The chance of the US Federal Reserve cutting interest rates in September has significantly increased. However, financial experts are keeping a close eye on the weaker-than-expected employment data.
The latest US employment data has shown weaker-than-expected job growth, increasing the likelihood of the Federal Reserve cutting interest rates in September.
According to the report by the Bureau of Labor Statistics, non-farm payrolls rose by an average of 818,000 fewer jobs year-over-year from March 2023 to the same month of 2024, indicating a 0.5% decrease between the two periods. Total employment in the private sector also fell by 0.6%, translating to 819,000 fewer jobs.
The steepest decline was observed in the professional and business services sector, which experienced a negative 1.6% growth, adding up to 358,000 fewer jobs. The leisure and hospitality and manufacturing sectors followed closely, losing 150,000 and 115,000 jobs, respectively.
While the numbers generally aligned with analysts' forecasts, they quashed expectations of a significant recovery in the job market this year. The weaker-than-expected employment data provided an opportunity for the Republican party to criticize the Biden administration's economic policies, dubbed "Bidenomics."
The report also comes as the Fed is widely expected to cut interest rates again next month. Despite the upbeat tone, the central bank's chair, Jerome Powell, hinted at an upcoming rate decrease in a speech at the Jackson Hole event on Friday.
At this point, analysts are expecting a series of interest rate cuts to 3.7% this year, followed by potential 4.5% cuts in 2025. Their projections are mainly influenced by the upcoming US presidential election in November.

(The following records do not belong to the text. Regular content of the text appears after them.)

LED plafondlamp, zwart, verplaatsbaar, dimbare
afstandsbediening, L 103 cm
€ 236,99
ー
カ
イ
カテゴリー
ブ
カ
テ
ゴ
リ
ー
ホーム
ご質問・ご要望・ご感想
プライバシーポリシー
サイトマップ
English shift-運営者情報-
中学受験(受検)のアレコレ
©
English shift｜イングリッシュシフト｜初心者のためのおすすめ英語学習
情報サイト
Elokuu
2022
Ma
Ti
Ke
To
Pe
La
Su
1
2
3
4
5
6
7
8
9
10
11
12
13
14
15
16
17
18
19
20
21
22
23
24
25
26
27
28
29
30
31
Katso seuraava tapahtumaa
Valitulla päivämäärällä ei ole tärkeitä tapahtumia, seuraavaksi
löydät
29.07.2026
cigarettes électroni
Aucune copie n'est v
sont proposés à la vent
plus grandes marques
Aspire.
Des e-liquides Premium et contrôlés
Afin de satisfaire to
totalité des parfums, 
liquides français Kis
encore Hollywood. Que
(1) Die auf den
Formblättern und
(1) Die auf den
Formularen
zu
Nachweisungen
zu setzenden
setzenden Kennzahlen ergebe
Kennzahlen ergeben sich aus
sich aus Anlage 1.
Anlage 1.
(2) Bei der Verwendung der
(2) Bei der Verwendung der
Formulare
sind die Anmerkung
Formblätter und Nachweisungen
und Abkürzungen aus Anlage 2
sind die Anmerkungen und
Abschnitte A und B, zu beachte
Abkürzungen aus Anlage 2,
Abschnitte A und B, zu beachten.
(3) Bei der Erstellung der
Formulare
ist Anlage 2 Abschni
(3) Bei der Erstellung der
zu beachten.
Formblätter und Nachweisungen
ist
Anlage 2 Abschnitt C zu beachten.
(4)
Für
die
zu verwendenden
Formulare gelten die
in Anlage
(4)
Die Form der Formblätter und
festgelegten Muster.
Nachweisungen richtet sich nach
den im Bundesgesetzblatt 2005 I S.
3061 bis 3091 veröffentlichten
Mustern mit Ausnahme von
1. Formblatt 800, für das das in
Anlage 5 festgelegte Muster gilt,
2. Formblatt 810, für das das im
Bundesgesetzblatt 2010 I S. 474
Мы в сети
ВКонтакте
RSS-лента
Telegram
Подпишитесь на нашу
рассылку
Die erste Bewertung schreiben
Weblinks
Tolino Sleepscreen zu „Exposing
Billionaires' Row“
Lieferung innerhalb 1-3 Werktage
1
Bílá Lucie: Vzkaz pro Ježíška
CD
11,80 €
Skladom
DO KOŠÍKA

In the political arena, the Democrats are considering a potential shift in their perspective regarding cryptocurrencies and digital assets. However, the Republicans, led by presidential bet Donald Trump and vice presidential candidate JD Vance, are set on halting the federal government's "unlawful and un-American crypto crackdown" of the crypto market.
The impact of an interest rate cut on Bitcoin (BTC) and the crypto market as a whole is complex, especially given the weaker-than-expected employment data. However, the positive news from the Fed has contributed to the crypto asset's key recovery to $64K this Saturday morning (at UTC standard).
To establish a more precise short-term estimate of Bitcoin and crypto prices, one must consider the sentiment of the equity market and the strength of the US dollar. If BTC manages to hold its own against dollar devaluation and fixed-income investments, its narrative as an inflation hedge could attract retail and institutional investors.
On the other hand, if the Fed fails to achieve a soft landing with the rate adjustment, it could trigger a risk-off sentiment in the equity markets, potentially dampening investor risk appetite and driving them away from high-risk assets like Bitcoin and crypto. Under such a scenario, members of the crypto community should prepare for a possible breach in BTC's critical support level.
Moreover, the flight to safety may not directly benefit Bitcoin and other digital assets if cautious investors choose tangible investments like gold or real estate instead.